The Secrets of the Wild Wood
- Author: Tonke Dragt
- Original title: Geheimen van het Wilde Woud
- Translator: Laura Watkinson
- Illustrator: Tonke Dragt
- Cover artist: Tonke Dragt (original)
- Language: Dutch
- Subject: Knight-errant
- Genre: Fantasy Adventure
- Set in: Middle Ages
- Publisher: Leopold, Pushkin Press
- Publication date: 1965
- Publication place: Netherlands
- Published in English: 2015
- Pages: 481
- ISBN: 978-1782690610
- Preceded by: The Letter for the King

= The Secrets of the Wild Wood =

1965 book written by Tonke Dragt

The Secrets of the Wild Wood (Geheimen van het Wilde Woud, /nl/) is a Dutch children's book written by Tonke Dragt in 1965. It is a sequel to The Letter for the King, which has been adapted to a feature film and a Netflix series. The book was translated to English by Laura Watkinson in 2015.

==Synopsis==
This book is set long ago in the fictional realms of King Dagonaut and King Unauwen. It is about a young boy who has just been knighted, Sir Tiuri with the White Shield, and his squire Piak. They had arranged to meet Sir Ristridin in the spring at the castle of his ancestors, Castle Ristridin. To investigate Ristridin went to the Wild Wood in the fall. The Wild Wood is a vast forest of which little is known, but many strange rumors circulate. When Sir Ristridin fails to show up, Tiuri and Piak decide to look for him. Together with Sir Bendoe and Sir Ewijn, who are waiting for Ristridin as well, they go to Castle Islan which is close to the Wild Wood. There they receive the same information about Ristridin as they had previously heard; that he left the forest in the fall because there was not much going on. Bendoe and Ewijn go to investigate in the nearby village and hear rumors that he had gone to Deltaland. At the same time, Tiuri and Piak head towards the Wild Wood. There they find nothing but when Tiuri returns, he meets someone who has helped him on his earlier adventures: The Fool of the Forest. He tells him that he saw Ristridin in the Wild Wood in the winter, battered and crying as he carved letters into a tree.
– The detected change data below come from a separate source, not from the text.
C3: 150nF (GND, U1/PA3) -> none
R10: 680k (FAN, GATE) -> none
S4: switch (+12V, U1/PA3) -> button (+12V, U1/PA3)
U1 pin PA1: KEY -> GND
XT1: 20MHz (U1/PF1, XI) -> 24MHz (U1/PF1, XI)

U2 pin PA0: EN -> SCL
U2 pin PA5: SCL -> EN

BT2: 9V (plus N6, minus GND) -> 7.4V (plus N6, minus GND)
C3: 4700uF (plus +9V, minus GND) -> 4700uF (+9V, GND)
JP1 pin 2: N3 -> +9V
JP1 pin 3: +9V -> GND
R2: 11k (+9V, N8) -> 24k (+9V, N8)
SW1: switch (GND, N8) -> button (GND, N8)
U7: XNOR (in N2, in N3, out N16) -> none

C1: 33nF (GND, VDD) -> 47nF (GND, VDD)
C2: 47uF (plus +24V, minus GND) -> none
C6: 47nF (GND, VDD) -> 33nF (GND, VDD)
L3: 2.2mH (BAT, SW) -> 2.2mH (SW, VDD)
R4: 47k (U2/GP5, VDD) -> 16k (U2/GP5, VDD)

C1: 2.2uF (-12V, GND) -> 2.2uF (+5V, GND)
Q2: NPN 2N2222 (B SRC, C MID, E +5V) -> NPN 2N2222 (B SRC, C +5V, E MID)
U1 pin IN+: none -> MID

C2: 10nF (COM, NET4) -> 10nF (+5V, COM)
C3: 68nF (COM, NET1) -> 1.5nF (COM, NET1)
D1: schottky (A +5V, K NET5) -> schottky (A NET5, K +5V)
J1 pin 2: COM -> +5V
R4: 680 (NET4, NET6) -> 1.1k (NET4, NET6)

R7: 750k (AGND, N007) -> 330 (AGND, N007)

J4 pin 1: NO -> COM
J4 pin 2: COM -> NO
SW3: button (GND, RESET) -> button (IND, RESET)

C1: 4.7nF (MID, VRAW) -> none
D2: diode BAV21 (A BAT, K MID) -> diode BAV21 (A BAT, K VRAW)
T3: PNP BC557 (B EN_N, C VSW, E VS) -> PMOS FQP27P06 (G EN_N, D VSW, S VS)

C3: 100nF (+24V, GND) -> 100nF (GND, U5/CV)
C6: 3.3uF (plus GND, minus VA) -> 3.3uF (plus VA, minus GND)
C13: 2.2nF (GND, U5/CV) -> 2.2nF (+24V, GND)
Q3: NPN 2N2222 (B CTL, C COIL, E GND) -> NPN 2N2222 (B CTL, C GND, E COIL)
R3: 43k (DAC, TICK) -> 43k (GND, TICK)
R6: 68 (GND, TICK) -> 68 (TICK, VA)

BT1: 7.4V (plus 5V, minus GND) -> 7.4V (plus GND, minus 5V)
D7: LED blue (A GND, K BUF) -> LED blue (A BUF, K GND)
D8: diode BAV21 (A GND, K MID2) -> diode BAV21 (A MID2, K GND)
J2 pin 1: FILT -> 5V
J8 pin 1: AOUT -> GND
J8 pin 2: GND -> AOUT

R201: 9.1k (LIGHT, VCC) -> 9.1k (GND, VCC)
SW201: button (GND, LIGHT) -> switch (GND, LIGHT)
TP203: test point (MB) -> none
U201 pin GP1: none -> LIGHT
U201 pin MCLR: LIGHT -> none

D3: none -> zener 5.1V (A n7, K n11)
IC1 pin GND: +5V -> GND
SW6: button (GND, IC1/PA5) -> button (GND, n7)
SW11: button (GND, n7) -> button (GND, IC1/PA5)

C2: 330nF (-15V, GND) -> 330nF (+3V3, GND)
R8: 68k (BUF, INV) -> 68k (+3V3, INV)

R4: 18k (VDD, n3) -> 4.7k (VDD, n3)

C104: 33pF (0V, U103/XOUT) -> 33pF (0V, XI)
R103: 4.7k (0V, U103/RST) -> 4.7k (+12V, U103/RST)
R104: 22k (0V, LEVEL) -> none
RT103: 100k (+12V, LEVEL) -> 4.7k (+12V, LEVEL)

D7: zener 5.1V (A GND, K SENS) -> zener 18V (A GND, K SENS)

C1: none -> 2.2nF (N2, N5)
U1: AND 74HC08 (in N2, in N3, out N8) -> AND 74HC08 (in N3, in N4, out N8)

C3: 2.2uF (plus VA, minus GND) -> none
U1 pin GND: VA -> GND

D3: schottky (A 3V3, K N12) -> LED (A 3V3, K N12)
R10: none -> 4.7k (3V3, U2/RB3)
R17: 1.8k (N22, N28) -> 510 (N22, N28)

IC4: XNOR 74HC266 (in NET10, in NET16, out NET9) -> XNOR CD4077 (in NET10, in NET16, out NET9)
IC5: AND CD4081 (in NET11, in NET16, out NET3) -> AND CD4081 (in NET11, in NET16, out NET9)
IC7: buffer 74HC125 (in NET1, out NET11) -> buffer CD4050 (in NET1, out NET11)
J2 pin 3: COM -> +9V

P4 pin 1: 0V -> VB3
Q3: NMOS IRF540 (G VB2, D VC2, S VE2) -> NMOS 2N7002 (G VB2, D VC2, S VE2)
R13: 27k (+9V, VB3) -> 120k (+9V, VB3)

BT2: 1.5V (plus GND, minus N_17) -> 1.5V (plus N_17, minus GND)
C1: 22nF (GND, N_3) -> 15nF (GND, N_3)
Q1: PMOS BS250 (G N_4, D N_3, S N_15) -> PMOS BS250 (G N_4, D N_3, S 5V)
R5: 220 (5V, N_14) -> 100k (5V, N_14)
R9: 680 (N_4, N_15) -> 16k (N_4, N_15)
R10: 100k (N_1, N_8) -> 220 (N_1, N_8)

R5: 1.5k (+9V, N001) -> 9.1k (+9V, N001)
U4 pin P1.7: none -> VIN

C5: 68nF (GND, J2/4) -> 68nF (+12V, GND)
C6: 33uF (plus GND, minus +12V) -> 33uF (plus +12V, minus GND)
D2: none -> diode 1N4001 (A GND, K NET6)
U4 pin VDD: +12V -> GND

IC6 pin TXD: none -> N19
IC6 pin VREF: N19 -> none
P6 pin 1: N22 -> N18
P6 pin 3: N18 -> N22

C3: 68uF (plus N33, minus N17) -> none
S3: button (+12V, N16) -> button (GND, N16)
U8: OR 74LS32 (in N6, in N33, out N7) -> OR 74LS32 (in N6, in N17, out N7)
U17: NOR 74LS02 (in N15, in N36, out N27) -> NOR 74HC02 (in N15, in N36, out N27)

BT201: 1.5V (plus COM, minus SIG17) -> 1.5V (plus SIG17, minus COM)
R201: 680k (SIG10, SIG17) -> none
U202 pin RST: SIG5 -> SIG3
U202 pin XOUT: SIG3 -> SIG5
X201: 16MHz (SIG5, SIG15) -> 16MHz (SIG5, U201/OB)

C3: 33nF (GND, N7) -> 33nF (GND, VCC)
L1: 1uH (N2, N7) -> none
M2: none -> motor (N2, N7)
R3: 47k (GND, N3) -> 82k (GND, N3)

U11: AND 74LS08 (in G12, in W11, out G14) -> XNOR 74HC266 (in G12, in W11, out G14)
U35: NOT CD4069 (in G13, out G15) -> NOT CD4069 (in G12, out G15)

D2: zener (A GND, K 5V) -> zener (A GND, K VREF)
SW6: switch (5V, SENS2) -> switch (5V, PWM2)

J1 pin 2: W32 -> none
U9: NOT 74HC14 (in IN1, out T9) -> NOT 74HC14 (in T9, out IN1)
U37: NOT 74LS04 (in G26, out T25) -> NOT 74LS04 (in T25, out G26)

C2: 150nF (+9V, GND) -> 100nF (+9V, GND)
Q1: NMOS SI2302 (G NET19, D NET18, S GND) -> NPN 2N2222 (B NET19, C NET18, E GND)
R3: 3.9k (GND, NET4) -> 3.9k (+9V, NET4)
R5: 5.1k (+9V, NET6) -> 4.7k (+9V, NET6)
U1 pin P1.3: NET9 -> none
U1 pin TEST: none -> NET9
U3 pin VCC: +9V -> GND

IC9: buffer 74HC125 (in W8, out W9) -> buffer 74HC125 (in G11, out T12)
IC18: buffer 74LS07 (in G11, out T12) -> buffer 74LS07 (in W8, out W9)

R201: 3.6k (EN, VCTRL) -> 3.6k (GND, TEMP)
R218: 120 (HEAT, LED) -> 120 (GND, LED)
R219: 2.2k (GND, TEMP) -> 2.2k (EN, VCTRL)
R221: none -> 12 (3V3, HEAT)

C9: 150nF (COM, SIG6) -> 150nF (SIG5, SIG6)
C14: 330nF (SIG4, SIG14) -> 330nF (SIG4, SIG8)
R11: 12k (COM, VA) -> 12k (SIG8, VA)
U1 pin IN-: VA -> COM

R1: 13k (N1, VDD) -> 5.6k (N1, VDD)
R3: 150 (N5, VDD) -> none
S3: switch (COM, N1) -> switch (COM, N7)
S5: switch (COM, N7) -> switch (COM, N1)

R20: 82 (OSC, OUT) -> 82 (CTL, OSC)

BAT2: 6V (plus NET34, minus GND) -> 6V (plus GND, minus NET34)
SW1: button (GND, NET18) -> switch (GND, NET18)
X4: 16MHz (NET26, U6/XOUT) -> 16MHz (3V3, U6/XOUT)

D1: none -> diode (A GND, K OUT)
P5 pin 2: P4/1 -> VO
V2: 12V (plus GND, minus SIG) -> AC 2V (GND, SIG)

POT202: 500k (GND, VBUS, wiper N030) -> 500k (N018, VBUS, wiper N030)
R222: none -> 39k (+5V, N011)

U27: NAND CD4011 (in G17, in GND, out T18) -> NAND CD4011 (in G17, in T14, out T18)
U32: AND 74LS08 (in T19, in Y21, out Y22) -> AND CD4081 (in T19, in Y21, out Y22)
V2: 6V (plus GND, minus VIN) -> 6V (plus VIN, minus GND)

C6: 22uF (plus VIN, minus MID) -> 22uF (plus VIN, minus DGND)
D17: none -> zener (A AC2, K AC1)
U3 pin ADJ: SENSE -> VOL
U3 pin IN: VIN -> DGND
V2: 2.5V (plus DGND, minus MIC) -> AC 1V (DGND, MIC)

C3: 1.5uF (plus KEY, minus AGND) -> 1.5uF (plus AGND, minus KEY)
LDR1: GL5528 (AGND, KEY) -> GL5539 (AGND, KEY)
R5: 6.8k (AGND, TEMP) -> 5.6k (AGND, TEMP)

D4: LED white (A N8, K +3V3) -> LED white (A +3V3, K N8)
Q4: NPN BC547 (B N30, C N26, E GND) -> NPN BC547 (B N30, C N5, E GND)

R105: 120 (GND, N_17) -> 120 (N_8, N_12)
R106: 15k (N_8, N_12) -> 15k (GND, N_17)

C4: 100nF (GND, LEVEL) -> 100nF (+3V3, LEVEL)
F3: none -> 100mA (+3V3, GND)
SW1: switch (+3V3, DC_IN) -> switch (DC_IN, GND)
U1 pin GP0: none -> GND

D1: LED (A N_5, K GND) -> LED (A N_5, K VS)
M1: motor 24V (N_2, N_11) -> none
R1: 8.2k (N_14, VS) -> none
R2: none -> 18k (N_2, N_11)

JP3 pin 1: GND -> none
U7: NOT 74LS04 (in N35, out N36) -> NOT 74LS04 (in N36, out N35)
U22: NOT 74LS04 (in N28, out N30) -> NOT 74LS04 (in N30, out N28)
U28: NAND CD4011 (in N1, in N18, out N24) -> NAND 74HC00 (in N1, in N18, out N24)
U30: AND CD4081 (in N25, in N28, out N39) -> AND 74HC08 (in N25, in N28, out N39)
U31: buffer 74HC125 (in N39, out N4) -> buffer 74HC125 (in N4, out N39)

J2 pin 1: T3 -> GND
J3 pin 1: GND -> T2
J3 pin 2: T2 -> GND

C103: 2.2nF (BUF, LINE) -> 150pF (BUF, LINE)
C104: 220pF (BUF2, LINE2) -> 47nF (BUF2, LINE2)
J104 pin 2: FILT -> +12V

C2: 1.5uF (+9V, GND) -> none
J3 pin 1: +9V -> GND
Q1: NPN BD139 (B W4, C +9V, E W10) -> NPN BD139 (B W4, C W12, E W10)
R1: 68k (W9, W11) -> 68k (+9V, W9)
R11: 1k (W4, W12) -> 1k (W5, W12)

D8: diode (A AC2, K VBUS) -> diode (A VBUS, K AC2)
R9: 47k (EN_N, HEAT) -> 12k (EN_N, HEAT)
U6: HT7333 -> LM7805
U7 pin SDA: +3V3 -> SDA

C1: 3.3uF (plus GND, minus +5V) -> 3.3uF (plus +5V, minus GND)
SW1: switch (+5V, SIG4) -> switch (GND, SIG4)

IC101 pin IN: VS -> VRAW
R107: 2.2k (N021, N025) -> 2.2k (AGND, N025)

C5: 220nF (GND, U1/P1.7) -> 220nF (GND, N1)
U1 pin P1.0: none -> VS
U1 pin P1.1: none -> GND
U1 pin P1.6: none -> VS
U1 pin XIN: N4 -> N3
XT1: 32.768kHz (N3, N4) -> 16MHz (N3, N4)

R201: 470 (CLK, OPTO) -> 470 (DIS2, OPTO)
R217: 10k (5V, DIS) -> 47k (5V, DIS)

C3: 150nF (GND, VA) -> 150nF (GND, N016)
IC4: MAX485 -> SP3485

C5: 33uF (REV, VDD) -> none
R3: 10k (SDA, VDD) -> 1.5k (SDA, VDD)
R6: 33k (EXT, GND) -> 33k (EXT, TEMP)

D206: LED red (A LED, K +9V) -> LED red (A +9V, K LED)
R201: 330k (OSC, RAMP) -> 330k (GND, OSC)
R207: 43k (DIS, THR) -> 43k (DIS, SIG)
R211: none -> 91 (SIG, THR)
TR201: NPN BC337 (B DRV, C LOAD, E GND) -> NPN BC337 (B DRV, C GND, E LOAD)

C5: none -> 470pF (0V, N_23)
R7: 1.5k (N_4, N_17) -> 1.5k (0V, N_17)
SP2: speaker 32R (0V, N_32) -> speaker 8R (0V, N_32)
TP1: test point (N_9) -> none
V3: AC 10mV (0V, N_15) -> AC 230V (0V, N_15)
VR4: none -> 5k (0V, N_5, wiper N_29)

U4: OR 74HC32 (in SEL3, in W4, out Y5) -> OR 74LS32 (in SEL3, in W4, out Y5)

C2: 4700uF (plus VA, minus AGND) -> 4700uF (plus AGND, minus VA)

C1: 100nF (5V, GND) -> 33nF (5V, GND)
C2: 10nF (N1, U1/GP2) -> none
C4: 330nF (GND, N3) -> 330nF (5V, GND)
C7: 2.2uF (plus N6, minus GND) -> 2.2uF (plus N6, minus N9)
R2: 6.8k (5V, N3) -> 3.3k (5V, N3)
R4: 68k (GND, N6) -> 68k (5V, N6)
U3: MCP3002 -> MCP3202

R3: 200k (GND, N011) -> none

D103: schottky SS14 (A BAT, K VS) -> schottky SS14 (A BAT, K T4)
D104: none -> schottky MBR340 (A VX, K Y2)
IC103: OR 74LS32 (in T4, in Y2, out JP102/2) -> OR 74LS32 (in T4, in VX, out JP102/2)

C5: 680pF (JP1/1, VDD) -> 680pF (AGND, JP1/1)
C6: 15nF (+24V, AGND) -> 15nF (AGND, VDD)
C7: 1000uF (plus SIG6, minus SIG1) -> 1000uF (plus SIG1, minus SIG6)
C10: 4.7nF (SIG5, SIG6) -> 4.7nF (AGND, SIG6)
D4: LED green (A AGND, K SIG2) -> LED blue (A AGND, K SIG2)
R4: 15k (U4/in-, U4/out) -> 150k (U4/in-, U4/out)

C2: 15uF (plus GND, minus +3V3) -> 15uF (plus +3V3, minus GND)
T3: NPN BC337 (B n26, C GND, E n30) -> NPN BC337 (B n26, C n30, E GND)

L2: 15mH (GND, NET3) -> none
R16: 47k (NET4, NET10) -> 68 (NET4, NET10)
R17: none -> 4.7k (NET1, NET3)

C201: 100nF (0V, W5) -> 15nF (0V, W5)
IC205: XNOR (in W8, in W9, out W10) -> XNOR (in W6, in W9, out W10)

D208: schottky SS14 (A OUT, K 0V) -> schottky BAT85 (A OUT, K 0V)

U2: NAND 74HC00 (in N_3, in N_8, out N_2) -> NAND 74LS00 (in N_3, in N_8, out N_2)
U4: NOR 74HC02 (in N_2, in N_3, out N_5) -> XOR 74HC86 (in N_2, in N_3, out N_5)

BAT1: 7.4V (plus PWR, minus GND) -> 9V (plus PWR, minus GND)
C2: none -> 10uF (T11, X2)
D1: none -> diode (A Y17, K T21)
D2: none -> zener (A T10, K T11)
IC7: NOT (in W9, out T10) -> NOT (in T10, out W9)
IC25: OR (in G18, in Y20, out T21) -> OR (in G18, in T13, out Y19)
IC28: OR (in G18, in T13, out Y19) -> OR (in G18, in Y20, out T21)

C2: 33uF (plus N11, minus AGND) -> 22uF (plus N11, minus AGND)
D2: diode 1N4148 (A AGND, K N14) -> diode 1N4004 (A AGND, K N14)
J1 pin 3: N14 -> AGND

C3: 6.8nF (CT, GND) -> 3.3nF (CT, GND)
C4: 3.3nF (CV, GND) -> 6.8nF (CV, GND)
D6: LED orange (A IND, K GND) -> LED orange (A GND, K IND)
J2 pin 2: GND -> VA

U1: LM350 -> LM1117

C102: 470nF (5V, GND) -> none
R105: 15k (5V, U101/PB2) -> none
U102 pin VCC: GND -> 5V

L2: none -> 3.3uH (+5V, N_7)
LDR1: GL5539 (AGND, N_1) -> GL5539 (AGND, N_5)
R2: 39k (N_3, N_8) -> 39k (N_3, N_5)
At the same time, news arrives of an invasion from Deltaland. Bendoe and Ewijn travel to the border where the invasion took place, but Tiuri decides not to go and goes into the Wild Wood with Piak and the Fool. There they find the tree of which the Fool had told them and they find out that Ristridin's companions have been murdered and there is danger in the forest. On the way back from the forest they are ambushed. Tiuri and the Fool are captured but Piak manages to escape. Tiuri and the Fool are taken into the forest where he is imprisoned by the Knight with the Black Shield. Tiuri finds out that this is the Prince of Eviellan, also the youngest son of King Unauwen. Next to the castle where Tiuri is now imprisoned, the prince has cut open a forgotten road to the Kingdom of Unauwen and is preparing a surprise attack. Among the Prince's men is Jaro, the red rider whose life Tiuri saved. With the help of Jaro, Tiuri and the Fool escape. They flee into the territory of the Men in Green where they can escape from the black knight. The men in green are forest people who live in the Wild Wood and can even jump from tree to tree.

Meanwhile, Piak tries to find help and meets Sir Ivor, who is on his way to the Wild Wood to investigate the rumors. Piak joins him and they go to the Wild Wood together. There they meet the Red Riders, who are enemies of the Black Knight and the Prince of Eviellan. With their help, they try to rescue Tiuri and the Fool. In the end, they succeed and the Prince is defeated. Tiuri and his friends return home as heroes.